A team from the Indian Institute of Astrophysics (IIA) along with its international collaborators has developed a new model of the internal thermal evolution of coronal mass ejections (CMEs), as they travel from the Sun towards the Earth.
This has helped to disclose the heat budget of CMEs and their transactions during the dynamic evolution of CMEs. “The study can help track the thermal histories of solar CMEs and predict the impact of space weather on planets in our solar system,” says the Department of Science and Technology.
CMEs are massive eruptions of plasma and magnetic fields from the sun’s outer atmosphere. “If CMEs are aimed at Earth, they can negatively affect space weather and our planet’s space infrastructure. “It is not yet understood how hot a CME starts out from the sun and how it cools as it reaches Earth,” the department said.
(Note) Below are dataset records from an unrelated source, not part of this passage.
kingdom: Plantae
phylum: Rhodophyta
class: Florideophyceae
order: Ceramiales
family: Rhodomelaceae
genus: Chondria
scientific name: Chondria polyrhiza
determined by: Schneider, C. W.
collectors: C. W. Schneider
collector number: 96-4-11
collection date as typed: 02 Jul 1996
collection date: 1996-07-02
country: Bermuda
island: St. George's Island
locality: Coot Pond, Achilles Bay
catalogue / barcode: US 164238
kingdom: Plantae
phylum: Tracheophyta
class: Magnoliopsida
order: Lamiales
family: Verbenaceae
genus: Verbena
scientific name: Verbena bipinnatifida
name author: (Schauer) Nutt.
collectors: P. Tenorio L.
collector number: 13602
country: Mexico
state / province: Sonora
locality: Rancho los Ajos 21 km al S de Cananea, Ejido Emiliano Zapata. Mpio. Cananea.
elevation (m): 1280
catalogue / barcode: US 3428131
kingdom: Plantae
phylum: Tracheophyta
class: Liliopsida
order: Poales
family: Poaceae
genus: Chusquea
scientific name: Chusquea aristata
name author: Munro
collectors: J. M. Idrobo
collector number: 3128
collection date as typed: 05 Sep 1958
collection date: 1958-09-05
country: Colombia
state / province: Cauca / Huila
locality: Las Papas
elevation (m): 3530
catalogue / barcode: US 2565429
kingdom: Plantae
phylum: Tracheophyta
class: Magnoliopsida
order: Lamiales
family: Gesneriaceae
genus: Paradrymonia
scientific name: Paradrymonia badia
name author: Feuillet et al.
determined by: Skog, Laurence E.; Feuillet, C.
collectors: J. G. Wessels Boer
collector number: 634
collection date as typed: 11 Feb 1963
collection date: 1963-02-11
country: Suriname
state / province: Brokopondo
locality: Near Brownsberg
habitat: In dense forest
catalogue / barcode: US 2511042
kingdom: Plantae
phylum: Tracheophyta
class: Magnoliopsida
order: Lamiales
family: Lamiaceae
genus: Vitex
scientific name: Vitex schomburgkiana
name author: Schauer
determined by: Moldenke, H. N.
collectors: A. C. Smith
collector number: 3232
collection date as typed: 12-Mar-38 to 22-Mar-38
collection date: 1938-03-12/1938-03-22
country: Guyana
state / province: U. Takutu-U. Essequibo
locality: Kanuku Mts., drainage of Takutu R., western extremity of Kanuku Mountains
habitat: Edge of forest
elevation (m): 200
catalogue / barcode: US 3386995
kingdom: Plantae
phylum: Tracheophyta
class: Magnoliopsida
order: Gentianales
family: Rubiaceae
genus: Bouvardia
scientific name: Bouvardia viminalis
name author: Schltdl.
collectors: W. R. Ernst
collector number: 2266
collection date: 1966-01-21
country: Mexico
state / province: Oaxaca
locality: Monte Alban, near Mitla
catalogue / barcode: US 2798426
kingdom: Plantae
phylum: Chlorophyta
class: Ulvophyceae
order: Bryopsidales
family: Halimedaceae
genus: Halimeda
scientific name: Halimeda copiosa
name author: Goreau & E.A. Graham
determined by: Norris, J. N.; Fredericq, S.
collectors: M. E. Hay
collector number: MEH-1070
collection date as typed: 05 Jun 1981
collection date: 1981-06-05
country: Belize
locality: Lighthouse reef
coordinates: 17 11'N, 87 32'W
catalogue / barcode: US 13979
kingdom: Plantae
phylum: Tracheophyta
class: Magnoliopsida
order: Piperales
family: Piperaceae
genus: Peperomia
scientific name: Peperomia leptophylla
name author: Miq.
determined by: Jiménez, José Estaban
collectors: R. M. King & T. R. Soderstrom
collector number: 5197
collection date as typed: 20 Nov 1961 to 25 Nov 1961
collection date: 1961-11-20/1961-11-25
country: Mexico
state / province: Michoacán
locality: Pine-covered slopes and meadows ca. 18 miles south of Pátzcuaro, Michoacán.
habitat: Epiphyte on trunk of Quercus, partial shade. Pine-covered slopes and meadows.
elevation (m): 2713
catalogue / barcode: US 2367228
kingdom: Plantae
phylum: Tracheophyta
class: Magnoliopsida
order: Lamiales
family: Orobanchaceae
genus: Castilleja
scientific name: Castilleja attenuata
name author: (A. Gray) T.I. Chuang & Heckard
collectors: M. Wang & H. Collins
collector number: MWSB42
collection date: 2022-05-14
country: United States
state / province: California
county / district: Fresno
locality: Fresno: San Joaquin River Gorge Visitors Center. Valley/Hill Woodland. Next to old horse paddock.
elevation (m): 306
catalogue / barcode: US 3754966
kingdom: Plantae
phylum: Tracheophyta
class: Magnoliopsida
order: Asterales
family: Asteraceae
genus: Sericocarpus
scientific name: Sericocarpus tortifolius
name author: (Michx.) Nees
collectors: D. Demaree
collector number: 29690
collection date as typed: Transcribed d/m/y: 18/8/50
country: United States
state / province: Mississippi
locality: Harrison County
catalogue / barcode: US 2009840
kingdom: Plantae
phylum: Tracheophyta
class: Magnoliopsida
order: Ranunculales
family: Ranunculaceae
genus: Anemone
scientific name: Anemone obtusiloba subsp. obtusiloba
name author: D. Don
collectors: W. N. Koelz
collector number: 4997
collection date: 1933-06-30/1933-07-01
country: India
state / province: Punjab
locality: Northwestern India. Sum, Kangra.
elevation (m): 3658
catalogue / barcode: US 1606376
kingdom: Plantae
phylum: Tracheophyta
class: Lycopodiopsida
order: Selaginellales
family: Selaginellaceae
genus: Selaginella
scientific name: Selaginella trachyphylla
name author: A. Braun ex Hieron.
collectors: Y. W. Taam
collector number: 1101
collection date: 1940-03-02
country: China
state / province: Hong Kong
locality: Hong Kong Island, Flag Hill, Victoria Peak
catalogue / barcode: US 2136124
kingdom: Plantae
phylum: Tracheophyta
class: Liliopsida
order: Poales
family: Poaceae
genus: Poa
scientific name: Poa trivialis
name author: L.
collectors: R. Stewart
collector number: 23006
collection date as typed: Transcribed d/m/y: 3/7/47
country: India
He added that currently performed near-Sun spectroscopic observations (and near-Earth in situ observations) are not sufficient to understand the evolution of CMEs at intermediate/interplanetary distances between the Sun and Earth.
“Starting a new research trend, our study derived a comprehensive evolution profile of CME thermodynamic parameters by taking advantage of the analytical model called Flux Rope Internal State (FRIS). The indigenously developed model takes input from wide-field coronagraphic white light observations,” said Soumyaranjan Khuntia, lead author and PhD student at the IIA.
The research applied the model to two specific CMEs that emerged from the sun in the past and had data from multiple telescopes and spacecraft.
Using data from NASA and ESA space missions such as SOHO (Solar and Heliospheric Observatory), STEREO (Solar Terrestrial Relation Observatory), SDO (Solar Dynamics Observatory), along with a locally developed analytical model, the team was able establish a fact worth mentioning. on differential heating in CMEs that have different kinematics across interplanetary space.